Reproduce the material below with "Rank" replaced by "Order" and everything else unchanged, omitting the pictures.

= = = = =

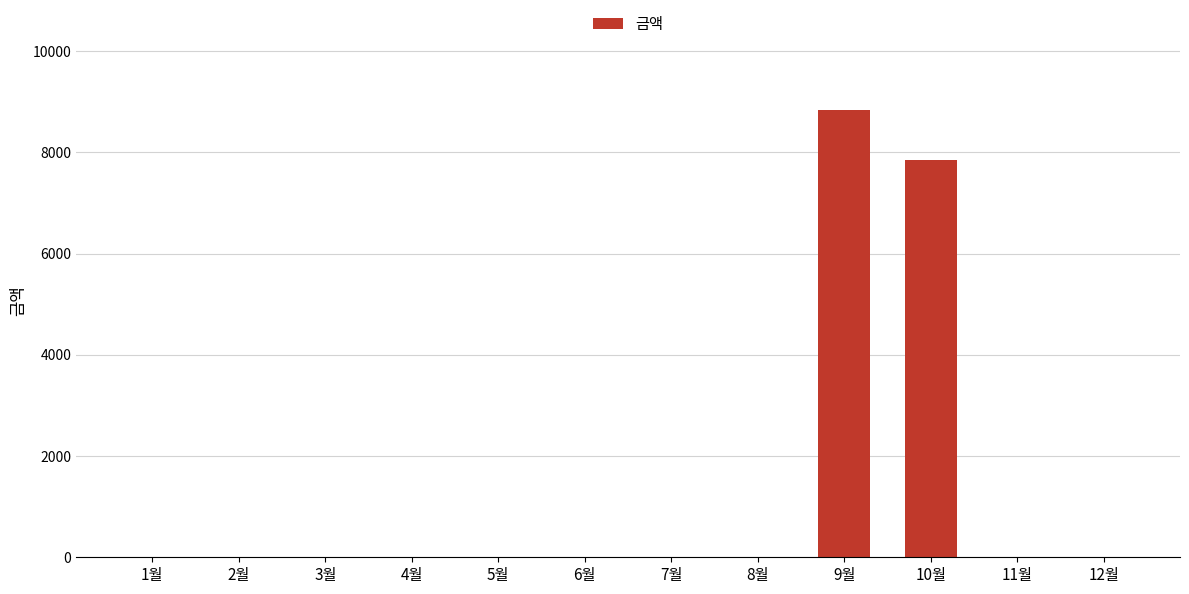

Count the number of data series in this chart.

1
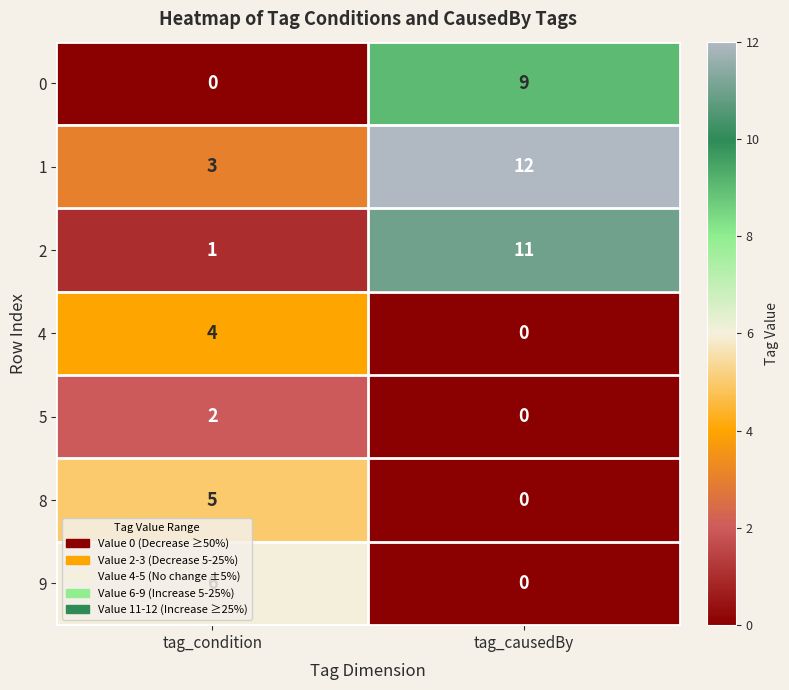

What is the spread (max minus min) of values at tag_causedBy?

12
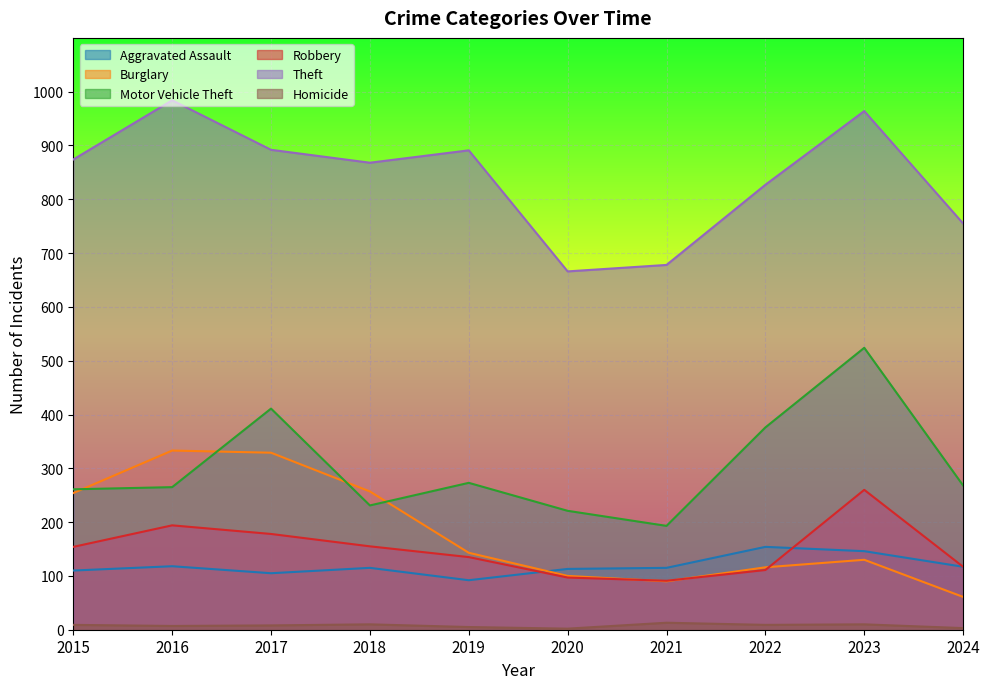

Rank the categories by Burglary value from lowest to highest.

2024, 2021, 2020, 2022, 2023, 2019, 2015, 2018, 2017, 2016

= = = = =

### [Solution below]
Count the number of data series in this chart.

1

What is the spread (max minus min) of values at tag_causedBy?

12

Order the categories by Burglary value from lowest to highest.

2024, 2021, 2020, 2022, 2023, 2019, 2015, 2018, 2017, 2016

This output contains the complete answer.